«Pasaba desapercibido durante dos, tres o cuatro encuentros, pero (…) llegaba el quinto, y el delantero-rockero driblaba en velocidad a tres contrarios, pisaba el área y sobre la salida del guardameta alojaba la pelota pegada a la cepa del palo»
Aquel rapaz vivaracho que se despellejaba las rodillas en el patio de los Salesianos en Llaranes, siempre jugó para divertirse. Y por eso mismo nunca dejó de ser un niño grande, con oro y barro en su interior, que escribiría Hesse. Pasándoselo muy bien, regateando a todo el que le salía al paso. En grijo o en tierra, en el Ensidesa, Sporting, Granada o Betis. Alfredo Megido Sánchez, futbolista diferente, con el halo del soñador que desafía reglas, poder, presidentes, defensas y porteros.
A los 15 años tocaba el bajo y creó un grupo de rock con unos amigos. Al George Best de Llaranes le apasionaban The Beatles y Jimi Hendrix, y cuando paseó su artístico fútbol por los campos del sur de España decidió dejarse el pelo a lo ‘afro’ en homenaje al cantante y guitarrista legendario de Seattle. A los 18 debutó en el Sporting de Carriega, formó en Gijón un triunvirato en ataque con Churruca y Quini que desarmaba cualquier defensa con precisión de cirujano.
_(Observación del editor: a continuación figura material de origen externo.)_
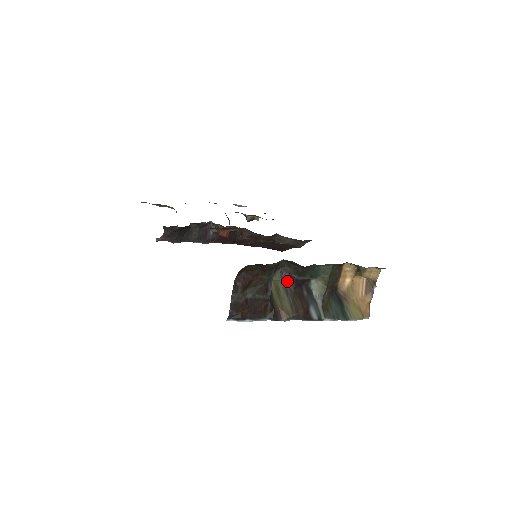
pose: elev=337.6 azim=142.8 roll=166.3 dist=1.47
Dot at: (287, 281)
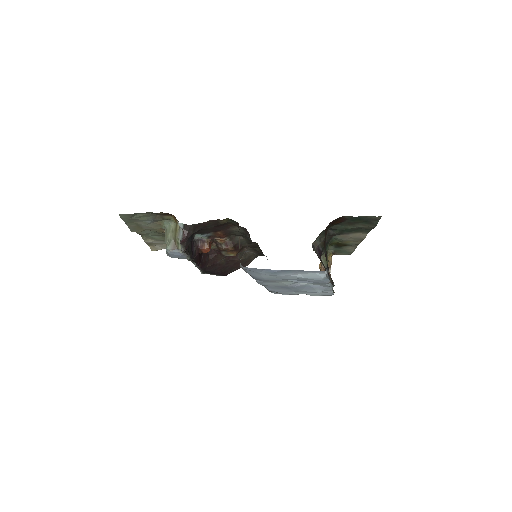
Dot at: (318, 253)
Marcó un gol con la selección en Valencia, en la única convocatoria que le brindó Kubala, en 1975, partido de clasificación para la Eurocopa de 1976. España 1, Escocia 1. En ocasiones, Megido se convertía en el hombre invisible. Pasaba desapercibido durante dos, tres o cuatro encuentros, pero hete aquí que llegaba el quinto, y el delantero-rockero driblaba en velocidad a tres contrarios, pisaba el área con túnel incluido al azorado central, y sobre la salida del guardameta alojaba la pelota pegada a la cepa del palo, antes de besar las mallas. La ovación se cerraba entonces en torno al artista-gladiador. Días antes el mismo tipo, en un match más bien gris, obsequiaba con un corte de mangas al respetable.
Metió el gol 500 del Sporting en Primera y dos al Madrid de sus amores en casa de los capitalinos, el día de Reyes de 1974. El marcador arrojó un 2-2 en el pitido final, y el avilesino soñó esa noche con vestir la casaca blanca. Decían las malas lenguas y los cronistas con insomnio que al genial atacante le gustaba demasiado la juerga y la noche. Y estas dos, ya se sabe, son buenas compañeras de timba. El Sporting le puso una multa de 50.000 pesetas «por atentar a su forma física con una vida irregular e impropia de un profesional». O, al menos, eran esas las palabras que se podían leer en la nota que hizo llegar a la prensa el club rojiblanco. Mucho se habló del Ajax, también del Real Madrid, pero al final el Granada puso 20 millones encima de la mesa y se llevó a Megido. Después llegaría el Betis, con el que se proclamó campeón de la Copa del Rey en 1977. Girondins de Burdeos, Málaga y Hércules jalonaron su trayectoria profesional. Meditó la retirada, escuchó cantos de sirena en tierra firme, desde Albacete. A los que se sumaron los brasileños Corinthians y Flamengo.
Nada cuajó en la vida de este fenómeno que se dispuso a colgar los borceguíes y buscar, como George Harrison, el sol. Después de un invierno largo, frío y solitario, al George Best de Llaranes le esperaba el sol de Cuba. Un sol y una isla de la que se enamoró perdidamente.